══ Exercise inputs

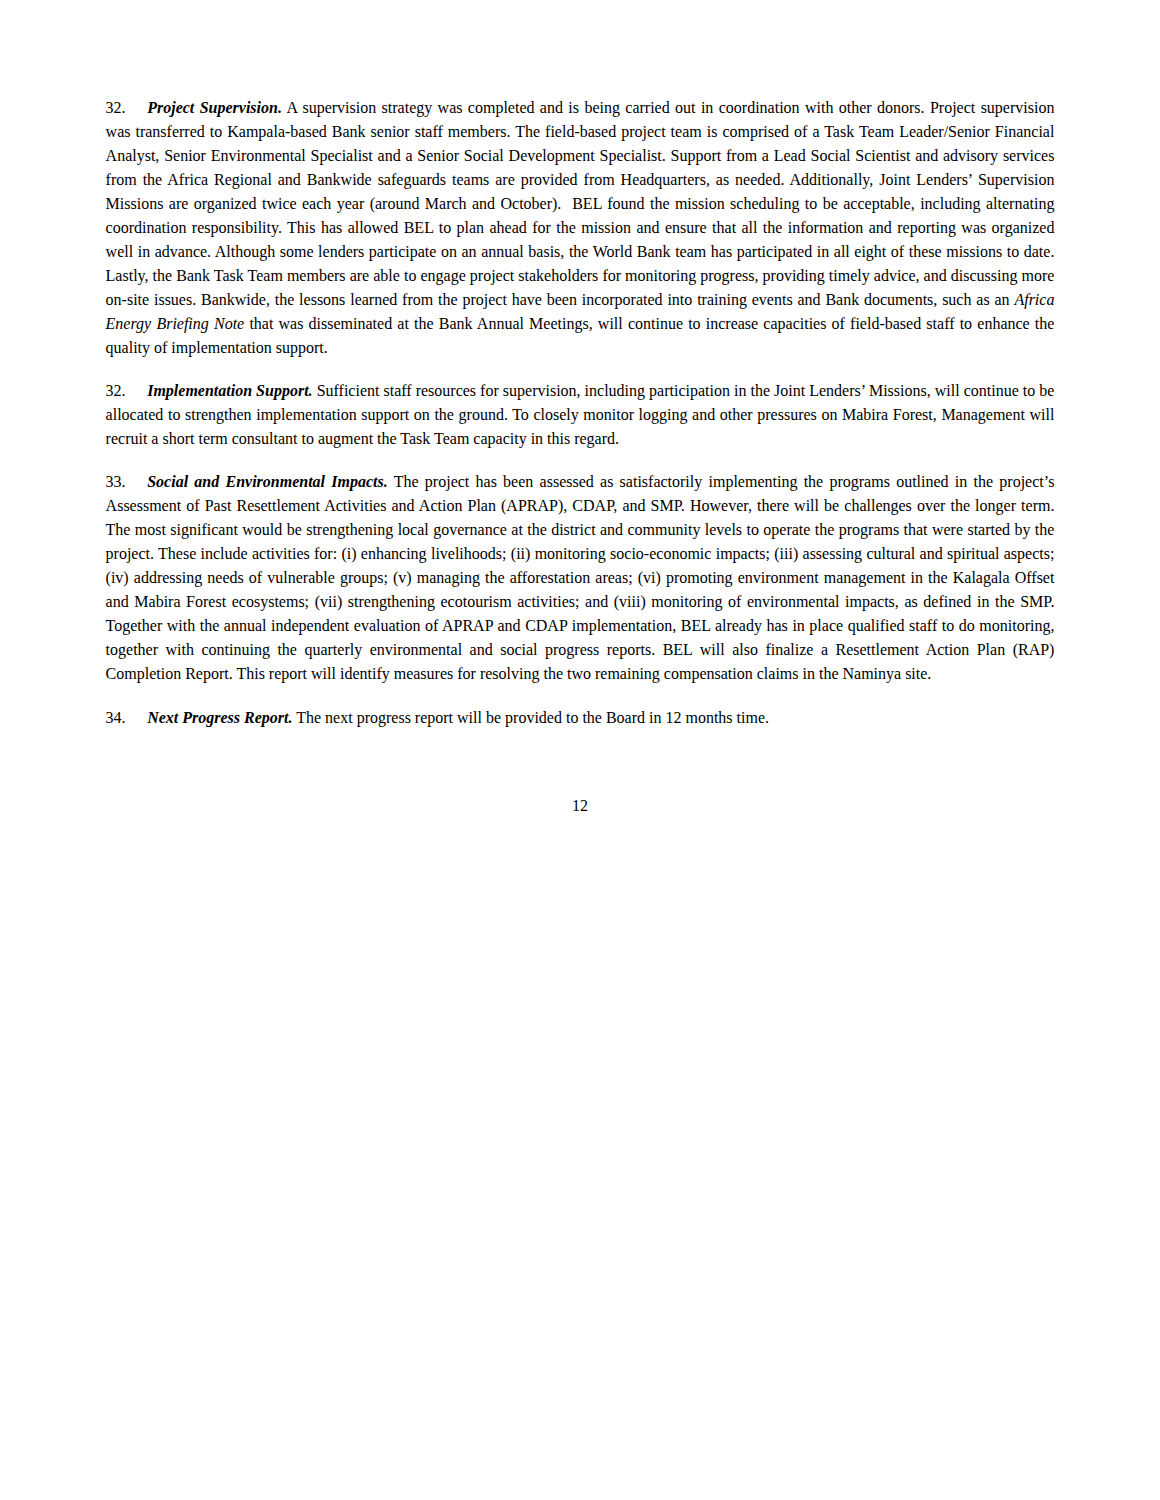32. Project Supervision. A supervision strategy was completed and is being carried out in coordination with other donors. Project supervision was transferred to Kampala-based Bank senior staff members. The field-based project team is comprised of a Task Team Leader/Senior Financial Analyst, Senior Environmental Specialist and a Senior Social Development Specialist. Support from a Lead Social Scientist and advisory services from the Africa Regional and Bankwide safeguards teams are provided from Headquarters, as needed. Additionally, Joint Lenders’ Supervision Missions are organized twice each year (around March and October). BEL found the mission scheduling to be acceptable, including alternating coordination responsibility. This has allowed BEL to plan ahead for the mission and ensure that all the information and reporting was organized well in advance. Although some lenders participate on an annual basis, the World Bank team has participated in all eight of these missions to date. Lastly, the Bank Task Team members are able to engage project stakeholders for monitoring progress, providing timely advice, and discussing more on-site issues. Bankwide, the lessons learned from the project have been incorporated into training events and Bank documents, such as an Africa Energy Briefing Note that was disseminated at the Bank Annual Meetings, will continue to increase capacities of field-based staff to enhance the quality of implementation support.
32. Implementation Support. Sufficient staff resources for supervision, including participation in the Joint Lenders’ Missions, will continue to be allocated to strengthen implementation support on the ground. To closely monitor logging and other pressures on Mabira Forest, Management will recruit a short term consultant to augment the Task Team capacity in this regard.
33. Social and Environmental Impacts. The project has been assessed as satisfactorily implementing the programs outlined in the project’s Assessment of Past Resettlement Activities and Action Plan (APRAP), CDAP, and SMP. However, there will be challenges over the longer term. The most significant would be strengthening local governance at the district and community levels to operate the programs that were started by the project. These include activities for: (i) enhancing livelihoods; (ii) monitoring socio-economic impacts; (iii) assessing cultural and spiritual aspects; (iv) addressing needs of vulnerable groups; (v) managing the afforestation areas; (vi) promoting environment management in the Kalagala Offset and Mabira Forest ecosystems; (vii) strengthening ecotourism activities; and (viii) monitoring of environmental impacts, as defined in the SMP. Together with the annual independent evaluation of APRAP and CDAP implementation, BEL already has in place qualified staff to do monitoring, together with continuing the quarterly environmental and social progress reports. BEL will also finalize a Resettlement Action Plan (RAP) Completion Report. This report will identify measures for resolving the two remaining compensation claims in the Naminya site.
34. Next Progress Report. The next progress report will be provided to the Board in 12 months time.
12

════

■ Task brief:
Drop the images and copy all the data exactly.

■ Written response:
32. Project Supervision. A supervision strategy was completed and is being carried out in coordination with other donors. Project supervision was transferred to Kampala-based Bank senior staff members. The field-based project team is comprised of a Task Team Leader/Senior Financial Analyst, Senior Environmental Specialist and a Senior Social Development Specialist. Support from a Lead Social Scientist and advisory services from the Africa Regional and Bankwide safeguards teams are provided from Headquarters, as needed. Additionally, Joint Lenders’ Supervision Missions are organized twice each year (around March and October). BEL found the mission scheduling to be acceptable, including alternating coordination responsibility. This has allowed BEL to plan ahead for the mission and ensure that all the information and reporting was organized well in advance. Although some lenders participate on an annual basis, the World Bank team has participated in all eight of these missions to date. Lastly, the Bank Task Team members are able to engage project stakeholders for monitoring progress, providing timely advice, and discussing more on-site issues. Bankwide, the lessons learned from the project have been incorporated into training events and Bank documents, such as an Africa Energy Briefing Note that was disseminated at the Bank Annual Meetings, will continue to increase capacities of field-based staff to enhance the quality of implementation support.
32. Implementation Support. Sufficient staff resources for supervision, including participation in the Joint Lenders’ Missions, will continue to be allocated to strengthen implementation support on the ground. To closely monitor logging and other pressures on Mabira Forest, Management will recruit a short term consultant to augment the Task Team capacity in this regard.
33. Social and Environmental Impacts. The project has been assessed as satisfactorily implementing the programs outlined in the project’s Assessment of Past Resettlement Activities and Action Plan (APRAP), CDAP, and SMP. However, there will be challenges over the longer term. The most significant would be strengthening local governance at the district and community levels to operate the programs that were started by the project. These include activities for: (i) enhancing livelihoods; (ii) monitoring socio-economic impacts; (iii) assessing cultural and spiritual aspects; (iv) addressing needs of vulnerable groups; (v) managing the afforestation areas; (vi) promoting environment management in the Kalagala Offset and Mabira Forest ecosystems; (vii) strengthening ecotourism activities; and (viii) monitoring of environmental impacts, as defined in the SMP. Together with the annual independent evaluation of APRAP and CDAP implementation, BEL already has in place qualified staff to do monitoring, together with continuing the quarterly environmental and social progress reports. BEL will also finalize a Resettlement Action Plan (RAP) Completion Report. This report will identify measures for resolving the two remaining compensation claims in the Naminya site.
34. Next Progress Report. The next progress report will be provided to the Board in 12 months time.
12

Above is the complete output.